▶ What you should do:
Only these lines, please: the first one of the records through the one containing "January 2025", retyped exactly, both ends included and pictures omitted.

▶ Data for analysis:
__________

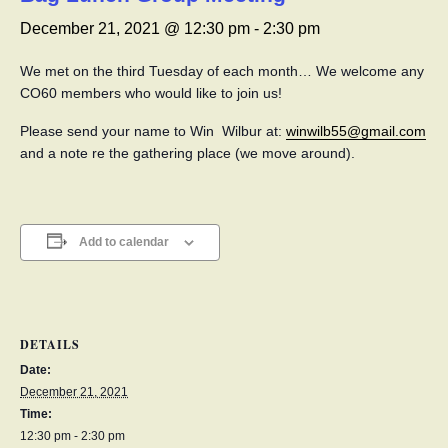
December 21, 2021 @ 12:30 pm
-
2:30 pm
We met on the third Tuesday of each month… We welcome any
CO60 members who would like to join us!
Please send your name to Win Wilbur at:
winwilb55@gmail.com
and a note re the gathering place (we move around).
Add to calendar
DETAILS
Date:
December 21, 2021
Time:
12:30 pm - 2:30 pm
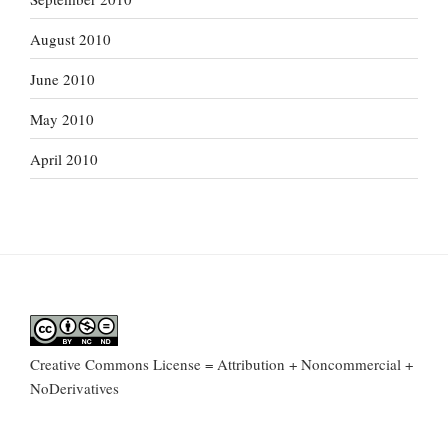
August 2010
June 2010
May 2010
April 2010
Creative Commons License = Attribution + Noncommercial +
NoDerivatives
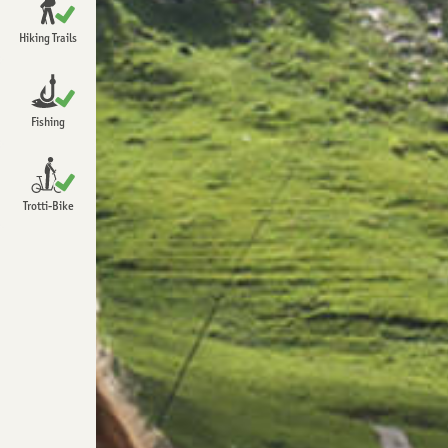
Open
Chrindi
Hiking Trails
Open
Detailed information about hiking
Open
Fishing
Open
Trotti-Bike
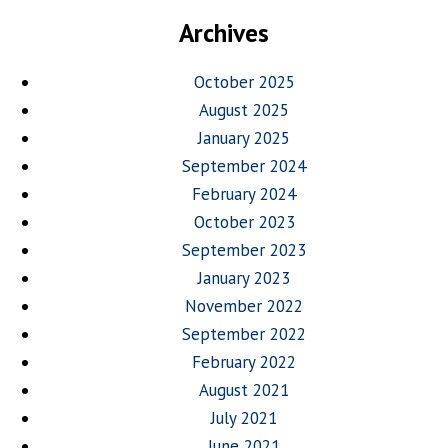
Archives
October 2025
August 2025
January 2025
September 2024
February 2024
October 2023
September 2023
January 2023
November 2022
September 2022
February 2022
August 2021
July 2021
June 2021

__________

▶ Response to the task:
December 21, 2021 @ 12:30 pm
-
2:30 pm
We met on the third Tuesday of each month… We welcome any
CO60 members who would like to join us!
Please send your name to Win Wilbur at:
winwilb55@gmail.com
and a note re the gathering place (we move around).
Add to calendar
DETAILS
Date:
December 21, 2021
Time:
12:30 pm - 2:30 pm
August 2010
June 2010
May 2010
April 2010
Creative Commons License = Attribution + Noncommercial +
NoDerivatives
Open
Chrindi
Hiking Trails
Open
Detailed information about hiking
Open
Fishing
Open
Trotti-Bike
Archives
October 2025
August 2025
January 2025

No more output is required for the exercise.